▶ WORK REQUEST A: Copy everything in the Newson v. City of Kansas City opinion below, from "Jeffrey L. Hess, Asst." down to "of sovereign immunity.".
▶ WORK REQUEST B: Carry on the Newson v. City of Kansas City opinion below from the point where it stops.

▶ PASSAGE PROVIDED:
● ● ●

Newson v. City of Kansas City

Annotate this Case

606 S.W.2d 487 (1980)

Joycelyn K. NEWSON, a Minor by Her Next Friend Gerald Newson, Appellant, v. CITY OF KANSAS CITY, Missouri and Fire Department of City of Kansas City, Missouri, and William F. Waits, Respondents.

No. WD 31340.

Missouri Court of Appeals, Western District.

October 1, 1980.

*488 Gwendolyn M. Wells, Kansas City, for appellant.

Jeffrey L. Hess, Asst. City Atty., Aaron A. Wilson, City Atty., Kansas City, for respondents.



The plaintiff appeals from dismissal with prejudice of her negligence action against the City of Kansas City, the Fire Department of Kansas City and Waits, municipal employee and firefighter. The court sustained the motion of the defendants that they were protected against such a suit under the principle of sovereign immunity.

The petition admits the municipal character of the defendant City of Kansas City and the governmental function of the defendant Fire Department. The petition admits *489 also that Waits-alleged as the operator of a fire truck-was at the time of the casualty within the scope of duty as a fireman and in the course of a governmental function-[presumably, a response to a fire call]. The injury was alleged to result from a collision between the fire truck operated then by defendant Waits and an automobile which the plaintiff occupied. The allegations of negligence were against the defendants City and Fire Department separately for: [1] failure to provide adequate training to Waits for emergency truck operation, [2] negligent entrustment to Waits of the operation of the fire truck, and [3] failure to equip the emergency vehicle with adequate warning device. The allegations against Waits and [vicariously] against the defendants City and Fire Department on the theory of respondeat superior related in particulars to the negligent operation of the fire truck.

● ● ●

▶ INFORMATION:
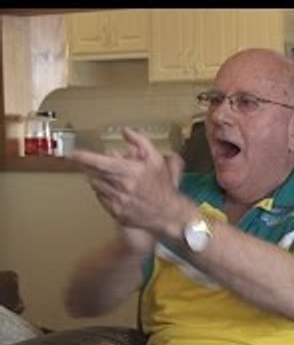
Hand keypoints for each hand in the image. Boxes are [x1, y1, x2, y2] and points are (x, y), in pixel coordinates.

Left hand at [69, 129, 188, 236]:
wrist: (169, 213)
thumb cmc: (163, 187)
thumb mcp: (156, 159)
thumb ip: (140, 142)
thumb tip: (126, 131)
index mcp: (128, 171)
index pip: (98, 162)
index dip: (83, 157)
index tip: (73, 153)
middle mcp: (120, 186)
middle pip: (94, 173)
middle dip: (90, 167)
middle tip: (89, 163)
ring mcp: (116, 200)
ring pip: (96, 185)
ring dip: (100, 179)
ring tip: (113, 178)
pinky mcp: (115, 211)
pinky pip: (101, 198)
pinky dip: (104, 192)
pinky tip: (116, 191)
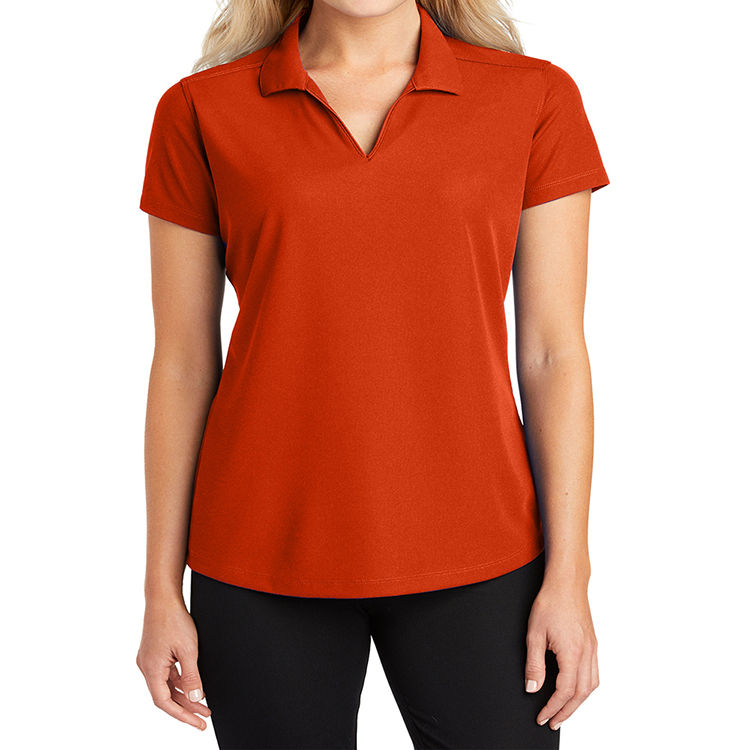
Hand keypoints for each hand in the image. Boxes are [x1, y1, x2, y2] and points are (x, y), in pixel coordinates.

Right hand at [136, 597, 211, 729]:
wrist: (163, 597)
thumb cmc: (173, 619)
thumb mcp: (189, 650)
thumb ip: (192, 676)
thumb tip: (197, 698)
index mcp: (151, 669)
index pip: (165, 702)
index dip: (182, 715)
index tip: (199, 723)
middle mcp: (147, 667)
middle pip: (167, 695)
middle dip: (187, 707)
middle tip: (205, 716)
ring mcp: (150, 659)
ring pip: (168, 685)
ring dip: (185, 693)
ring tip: (203, 703)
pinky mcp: (154, 652)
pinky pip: (167, 673)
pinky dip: (180, 680)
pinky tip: (193, 684)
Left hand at [524, 578, 598, 730]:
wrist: (567, 583)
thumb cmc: (550, 603)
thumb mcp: (534, 634)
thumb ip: (534, 664)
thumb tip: (532, 688)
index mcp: (572, 653)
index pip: (565, 691)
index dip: (553, 707)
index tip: (543, 716)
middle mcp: (587, 653)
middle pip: (581, 693)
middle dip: (566, 711)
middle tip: (553, 721)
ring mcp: (593, 648)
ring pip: (591, 686)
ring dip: (578, 702)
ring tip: (563, 710)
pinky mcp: (593, 643)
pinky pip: (594, 673)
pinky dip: (585, 687)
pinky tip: (575, 689)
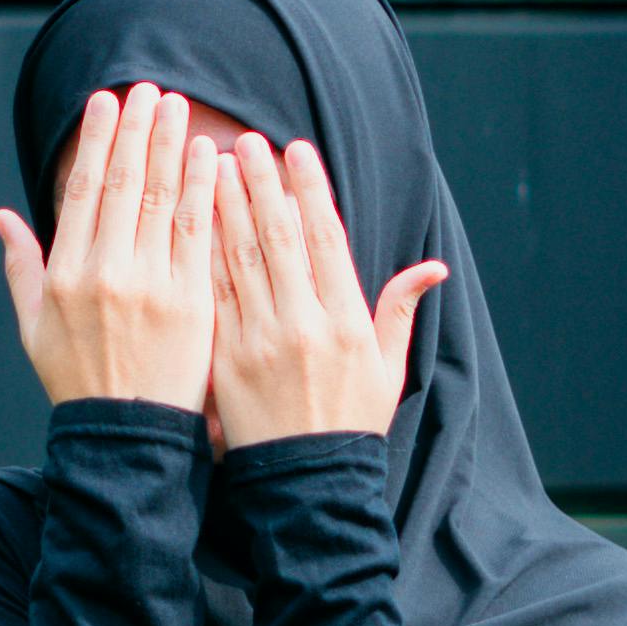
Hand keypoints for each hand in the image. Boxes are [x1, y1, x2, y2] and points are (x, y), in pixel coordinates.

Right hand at [0, 82, 217, 411]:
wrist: (124, 438)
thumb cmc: (77, 382)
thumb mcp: (33, 328)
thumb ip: (20, 266)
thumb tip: (2, 215)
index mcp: (64, 274)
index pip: (84, 190)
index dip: (97, 140)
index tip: (108, 103)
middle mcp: (105, 273)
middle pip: (125, 184)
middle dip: (138, 130)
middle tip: (150, 89)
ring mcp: (150, 286)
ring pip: (162, 199)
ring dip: (171, 146)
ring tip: (179, 107)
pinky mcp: (191, 302)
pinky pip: (198, 233)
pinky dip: (203, 190)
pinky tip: (210, 156)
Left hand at [208, 135, 444, 447]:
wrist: (308, 484)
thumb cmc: (351, 422)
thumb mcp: (390, 369)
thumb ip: (401, 312)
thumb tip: (434, 267)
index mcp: (348, 322)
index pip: (326, 239)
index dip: (310, 190)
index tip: (296, 150)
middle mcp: (304, 326)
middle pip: (279, 239)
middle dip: (262, 185)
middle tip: (245, 141)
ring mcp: (261, 342)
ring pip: (240, 261)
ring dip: (226, 208)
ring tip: (214, 165)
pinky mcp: (226, 360)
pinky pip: (213, 296)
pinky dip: (202, 255)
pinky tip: (192, 221)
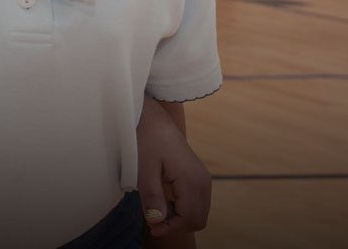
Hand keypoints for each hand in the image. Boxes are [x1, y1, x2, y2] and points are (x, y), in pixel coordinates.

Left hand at [138, 100, 209, 238]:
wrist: (154, 119)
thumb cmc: (146, 139)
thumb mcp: (144, 167)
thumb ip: (152, 195)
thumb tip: (157, 221)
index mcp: (191, 180)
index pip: (189, 218)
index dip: (171, 228)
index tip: (151, 228)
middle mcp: (203, 181)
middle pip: (198, 220)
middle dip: (177, 226)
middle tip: (153, 221)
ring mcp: (202, 179)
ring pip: (199, 213)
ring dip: (179, 219)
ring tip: (156, 212)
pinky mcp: (198, 177)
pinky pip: (196, 203)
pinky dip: (182, 210)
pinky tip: (163, 203)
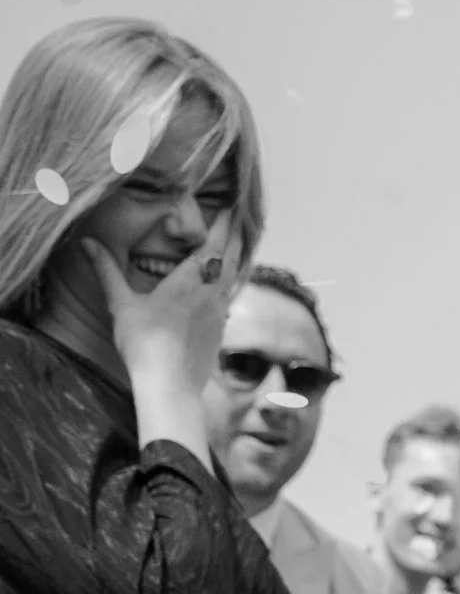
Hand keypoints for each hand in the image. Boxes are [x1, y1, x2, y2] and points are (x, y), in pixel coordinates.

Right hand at [83, 232, 230, 452]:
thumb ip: (107, 271)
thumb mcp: (122, 304)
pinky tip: (227, 286)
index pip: (214, 244)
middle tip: (239, 218)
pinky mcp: (220, 331)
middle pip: (231, 257)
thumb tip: (87, 243)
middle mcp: (211, 293)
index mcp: (191, 280)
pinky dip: (232, 283)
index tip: (231, 206)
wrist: (170, 387)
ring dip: (237, 258)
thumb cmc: (145, 345)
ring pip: (235, 278)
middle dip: (235, 235)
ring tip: (237, 245)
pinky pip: (231, 298)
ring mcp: (220, 313)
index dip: (224, 224)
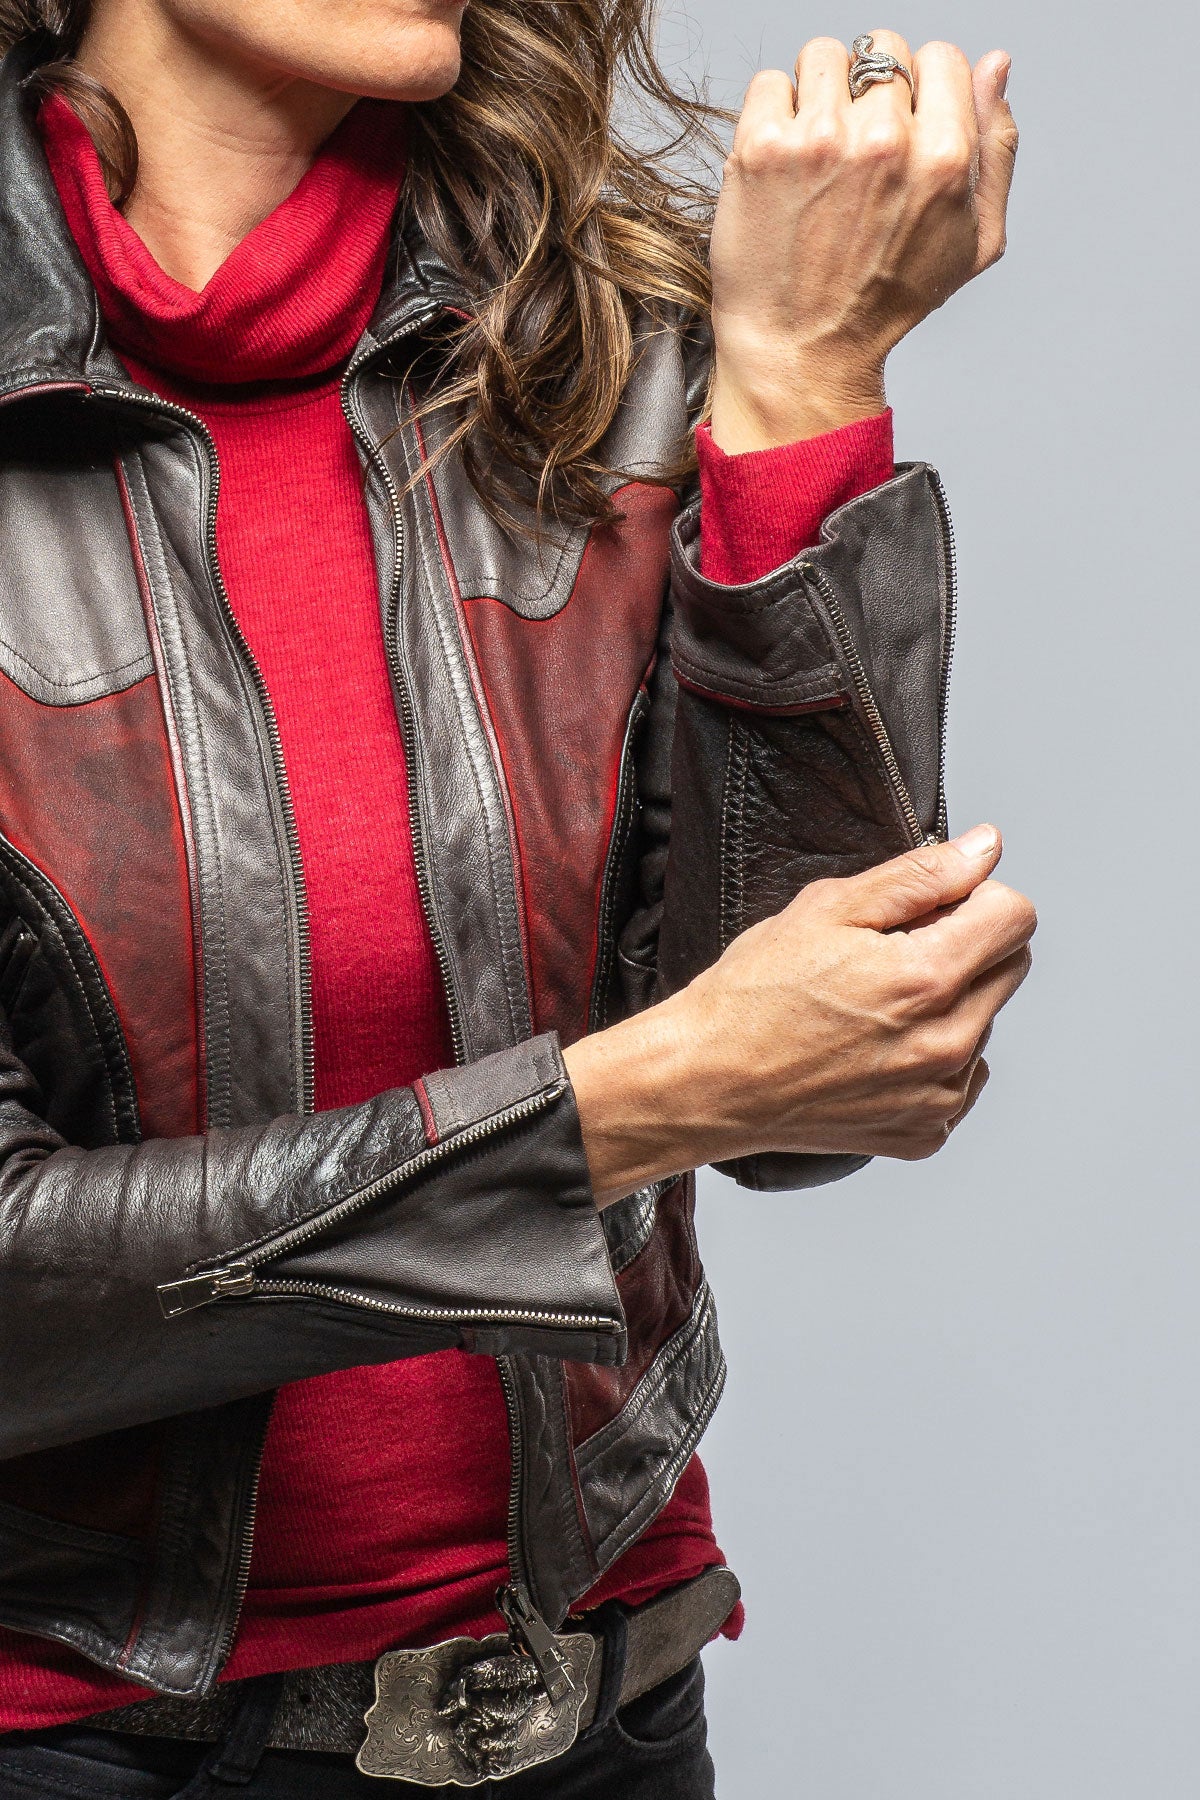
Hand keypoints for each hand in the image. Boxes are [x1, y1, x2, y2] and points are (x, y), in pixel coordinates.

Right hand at [564, 826, 1035, 1200]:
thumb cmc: (752, 996)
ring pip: (985, 1022)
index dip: (974, 898)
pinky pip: (961, 1078)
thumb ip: (919, 875)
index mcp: (927, 979)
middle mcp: (947, 1044)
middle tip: (891, 953)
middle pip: (1011, 967)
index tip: (930, 908)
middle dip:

● ● ●

▶ YOUR RESPONSE A:
Jeffrey L. Hess, Asst. City Atty., Aaron A. Wilson, City Atty., Kansas City, for respondents.



The plaintiff appeals from dismissal with prejudice of her negligence action against the City of Kansas City, the Fire Department of Kansas City and Waits, municipal employee and firefighter. The court sustained the motion of the defendants that they were protected against such a suit under the principle of sovereign immunity.

▶ YOUR RESPONSE B:
The petition acknowledges that the fire department function is governmental. [Light v. Lang, 539 S.W.2d 795, 798[4] (Mo. App.1976)]. Nor does the plaintiff dispute that at the time her cause of action accrued [July 3, 1977],[1] the doctrine of sovereign immunity protected a municipal instrumentality from suit for negligent performance of a governmental function. Varnal v. Kansas City, Missouri, 481 S.W.2d 575, 580[6] (Mo.App.1972). The plaintiff contends, rather, that § 71.185, RSMo 1978, which allows a municipality to insure against injury from tortious exercise of governmental performance, invests the petition with an element of fact which precludes judgment by dismissal: that is whether a policy of insurance against public liability was in effect to ensure the defendant municipality against injury from the negligent governmental activity alleged so as to constitute a waiver of the sovereign immunity to the extent of the coverage. It is the effect of § 71.185 that the acquisition of liability insurance coverage by a municipality against injury from the tortious exercise of governmental function operates to waive sovereign immunity to the extent of the coverage. Beiser v. Parkway School District, 589 S.W.2d 277, 279 n.2 & 3 (Mo. banc 1979); Nix v. Sweeney, 573 F.2d 998, 1003[10] (8th Cir. 1978).[2] The actual terms of the petition, however, do not plead the effect of § 71.185 to avoid the immunity of the municipal and fire department defendants to suit in tort for governmental activity. That ground to enable suit was asserted for the first time after the motion to dismiss the petition was brought. The plaintiff made no formal request, thereafter, to amend the petition to plead the statute, and even now does not attribute error for neglect by the court to allow the statement. The sense of contention is, rather, that the court was bound to give account to § 71.185 as an element of the claim whether or not formally pleaded, and that public statute judicially noticed, a cause of action was stated free from defense of sovereign immunity.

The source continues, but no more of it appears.